Page images and extracted text:
-----

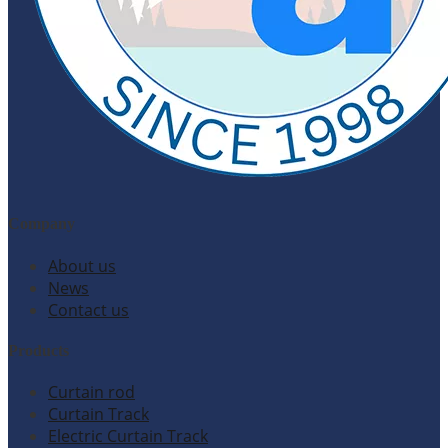
Company
About us
News
Contact us
Products
Curtain rod
Curtain Track
Electric Curtain Track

-----

[Your instructions]
Calculate the number of lines above that include the word "Curtain", giving that number by itself.

[Result of this task]
3